WORK TASK —
Render every line of the records below as a Markdown table with two columns, Row and Line, numbering the rows in order and skipping blank lines. Leave the pictures out of the answer.

SUPPLIED MATERIAL Start Marker

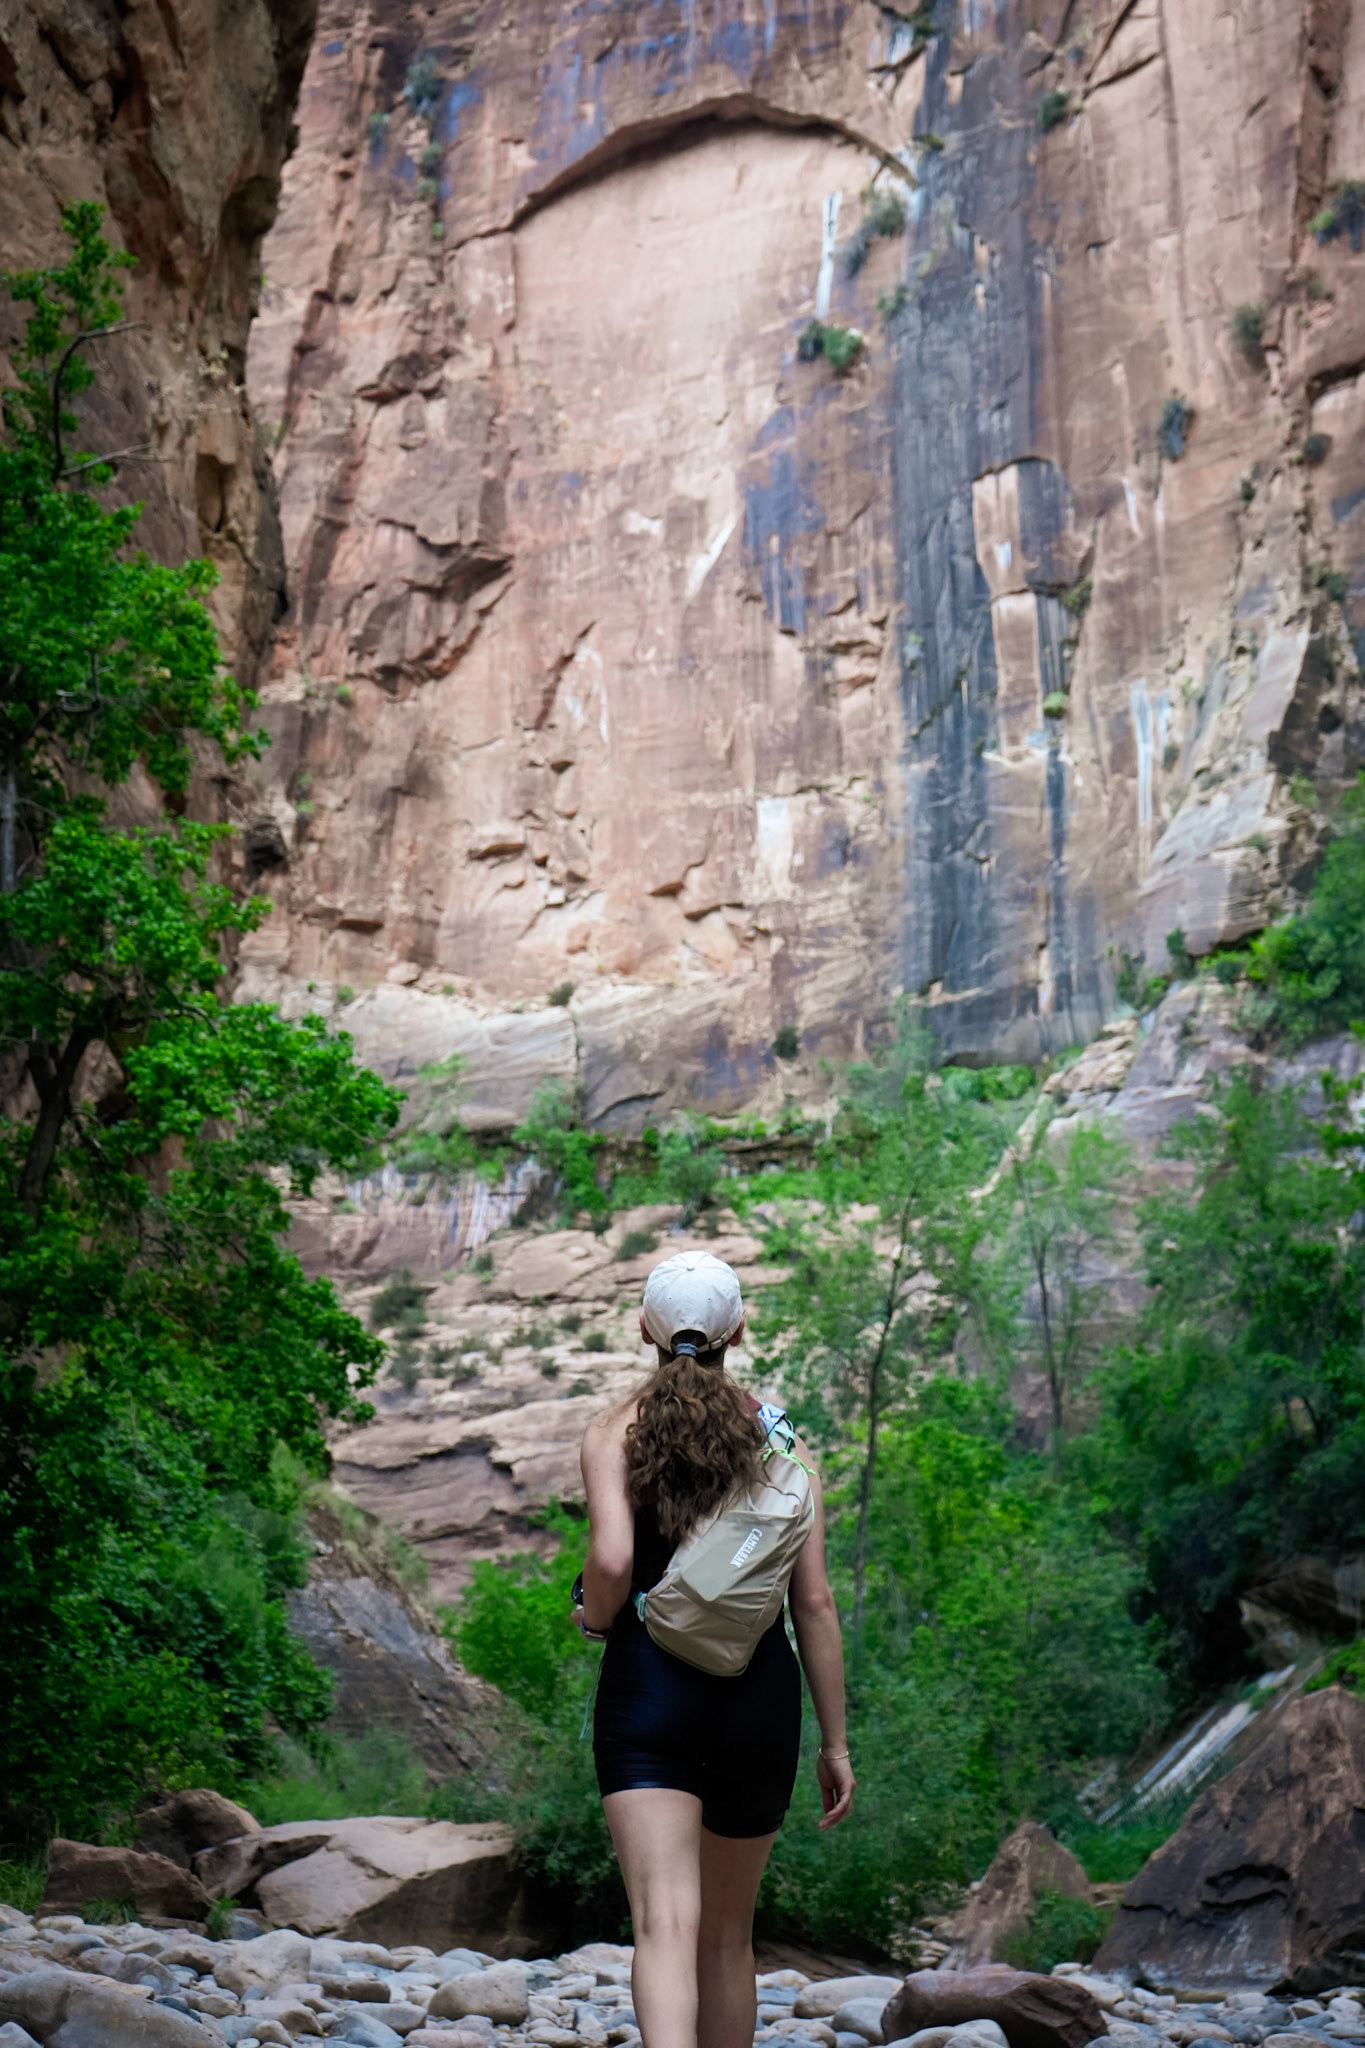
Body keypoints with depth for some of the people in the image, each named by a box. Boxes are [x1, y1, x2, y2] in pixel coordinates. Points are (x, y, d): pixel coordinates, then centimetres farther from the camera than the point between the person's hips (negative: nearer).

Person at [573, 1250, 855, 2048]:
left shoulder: (616, 1430, 0)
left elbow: (611, 1559, -17)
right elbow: (815, 1602, 2)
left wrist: (595, 1618, 6)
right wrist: (836, 1741, 7)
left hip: (648, 1686, -2)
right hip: (758, 1691, 3)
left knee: (667, 1923, -11)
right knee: (728, 1934, 18)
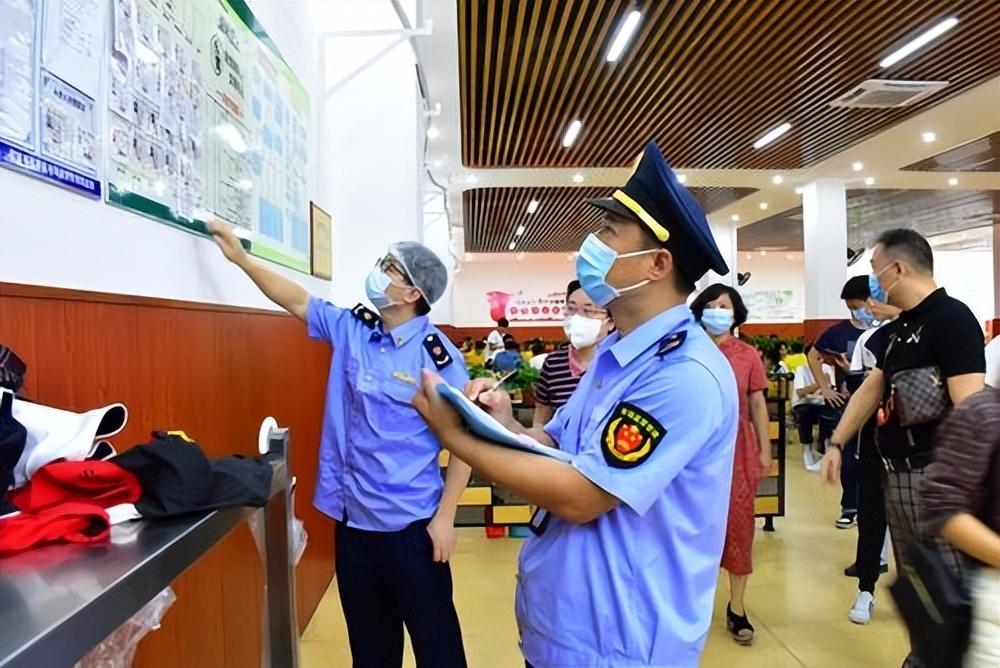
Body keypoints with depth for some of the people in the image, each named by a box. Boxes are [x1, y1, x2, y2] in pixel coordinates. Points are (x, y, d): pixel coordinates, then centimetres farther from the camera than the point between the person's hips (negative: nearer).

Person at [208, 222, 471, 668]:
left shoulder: (437, 355, -14)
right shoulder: (350, 329, 1)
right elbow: (297, 300, 14)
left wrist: (445, 517, -12)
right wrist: (241, 259, 12)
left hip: (411, 525, -5)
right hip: (353, 519, 5)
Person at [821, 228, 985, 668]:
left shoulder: (952, 318, -14)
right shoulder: (895, 330, 13)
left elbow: (970, 407, -21)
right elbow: (870, 390, 17)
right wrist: (837, 443, 11)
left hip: (937, 474, -9)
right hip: (897, 472, 9)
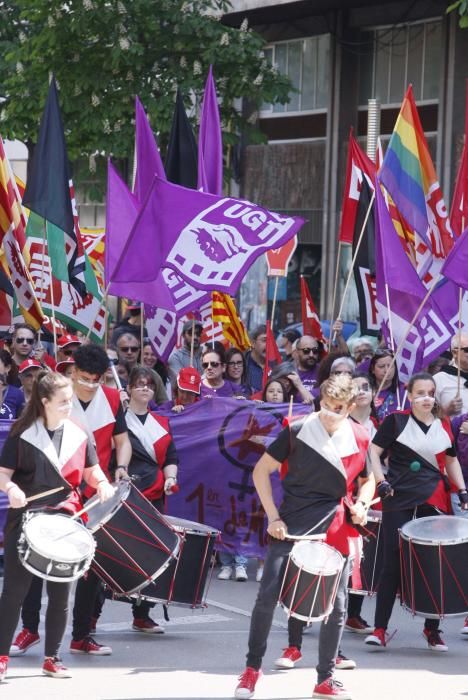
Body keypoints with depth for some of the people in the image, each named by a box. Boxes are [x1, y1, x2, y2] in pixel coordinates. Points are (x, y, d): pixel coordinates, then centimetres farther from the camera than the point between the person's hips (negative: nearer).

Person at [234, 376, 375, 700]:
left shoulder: (359, 439, -1)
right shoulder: (297, 431, -8)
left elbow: (368, 480, 16)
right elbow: (262, 470, -1)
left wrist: (361, 505, -6)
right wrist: (273, 516, -7)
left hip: (333, 529, 2)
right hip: (291, 526, -2)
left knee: (336, 605, 1)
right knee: (268, 595, -6)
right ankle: (253, 667, 11)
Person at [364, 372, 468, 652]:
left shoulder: (444, 427, 11)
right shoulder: (396, 421, 0)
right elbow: (374, 452, 0)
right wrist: (381, 482, -12)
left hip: (434, 502, 3)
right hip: (400, 502, -3)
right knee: (393, 564, -4)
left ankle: (433, 629, 14)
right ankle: (380, 629, 1)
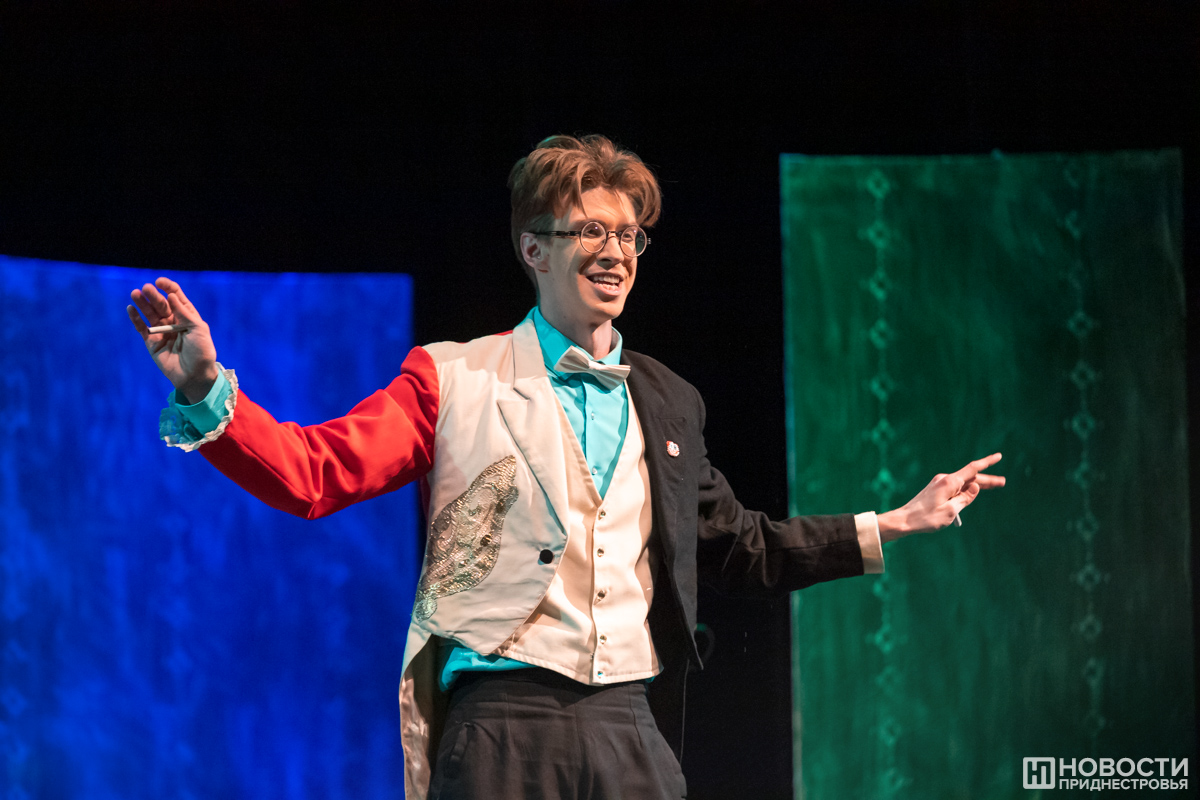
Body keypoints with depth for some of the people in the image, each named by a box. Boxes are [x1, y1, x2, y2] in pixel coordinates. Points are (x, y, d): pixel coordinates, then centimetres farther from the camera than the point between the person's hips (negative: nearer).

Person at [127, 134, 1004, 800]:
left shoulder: (667, 403, 18)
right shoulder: (455, 381, 4)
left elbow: (731, 545, 29)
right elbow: (312, 472, -5)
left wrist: (890, 527, 27)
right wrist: (206, 388, -22)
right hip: (504, 723, -4)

SUPPLIED MATERIAL End Marker

OUTPUT FOR THIS EXERCISE —
| Row | Line |
|---|---|
| 1 | Body keypoints with depth for some of the people in the image, each named by a box. Boxes are [x1, y1, x2, y2] in pixel coordinates. Points are (x, y, d): pixel coordinates, then centimetres farther from the camera than the point between the person's hips (negative: nearer). |
| 2 | Person at [573, 1250, 855, 2048]: |
| 3 | left shoulder: (616, 1430, 0) |
| 4 | left elbow: (611, 1559, -17) |
| 5 | right elbow: (815, 1602, 2) |
| 6 | left wrist: (595, 1618, 6) |
| 7 | right wrist: (836, 1741, 7) |
| 8 | left hip: (648, 1686, -2) |
| 9 | right hip: (758, 1691, 3) |
| 10 | left knee: (667, 1923, -11) |
| 11 | right knee: (728, 1934, 18) |
| 12 | Body keypoints with depth for some of the people in the image, each named by a box. Boxes are [x1, y1, x2, y2] in pixel coordinates. Points are (x, y, d): pixel coordinates, then centimetres farther from the camera than the point between the person's hips (negative: nearer). |
| 13 | Person at [208, 222, 471, 668]: |
| 14 | left shoulder: (437, 355, -14) |
| 15 | right shoulder: (350, 329, 1) |
| 16 | right elbow: (297, 300, 14) |
| 17 | left wrist: (445, 517, -12) |
| 18 | right wrist: (241, 259, 12) |
| 19 | left hip: (411, 525, -5) |
| 20 | right hip: (353, 519, 5) |
| 21 | Person at [821, 228, 985, 668]: |
| 22 | left shoulder: (952, 318, -14) |
| 23 | right shoulder: (895, 330, 13) |
| 24 | left elbow: (970, 407, -21) |
| 25 | right elbow: (870, 390, 17) |
| 26 | right wrist: (837, 443, 11) |
| 27 | left hip: (937, 474, -9) |
| 28 | right hip: (897, 472, 9) |
| 29 | Body keypoints with depth for some of the people in the image, each named by a box. Boxes are [x1, y1, x2, y2] in pixel coordinates. Points are (x, y, d): pixel coordinates, then centimetres farther from the camera than the point between the person's hips (negative: nearer). |
| 30 | Person at [234, 376, 375, 700]: |
| 31 | left shoulder: (359, 439, -1) |
| 32 | right shoulder: (297, 431, -8) |
| 33 | left elbow: (368, 480, 16) |
| 34 | right elbow: (262, 470, -1) |
| 35 | left wrist: (361, 505, -6) |
| 36 | right wrist: (273, 516, -7) |
| 37 | left hip: (333, 529, 2) |
| 38 | right hip: (291, 526, -2) |
| 39 | left knee: (336, 605, 1) |
| 40 | right knee: (268, 595, -6) |
| 41 | right ankle: (253, 667, 11) |
| 42 | Person at [364, 372, 468, 652]: |
| 43 | left shoulder: (444, 427, 11) |
| 44 | right shoulder: (396, 421, 0) |
| 45 | right elbow: (374, 452, 0) |
| 46 | right wrist: (381, 482, -12) |
| 47 | left hip: (434, 502, 3) |
| 48 | right hip: (400, 502, -3) |
| 49 | right knee: (393, 564, -4) |
| 50 | left ankle: (433, 629, 14) |
| 51 | right ankle: (380, 629, 1) |
| 52 | Body keypoints with depth for some of the people in the image, each named by a box. Boxes are [x1, y1, x2, y2] in pixel coordinates. Points are (x, y, d): pixel coordinates, then centimetres farther from the camera than the point between the person's hips (negative: nearer). |
| 53 | Person at [127, 134, 1004, 800]: |
| 54 | left shoulder: (667, 403, 18) |
| 55 | right shoulder: (455, 381, 4) |
| 56 | left elbow: (731, 545, 29) |
| 57 | right elbow: (312, 472, -5) |
| 58 | left wrist: (890, 527, 27) |
| 59 | right wrist: (206, 388, -22) |
| 60 | right hip: (504, 723, -4) |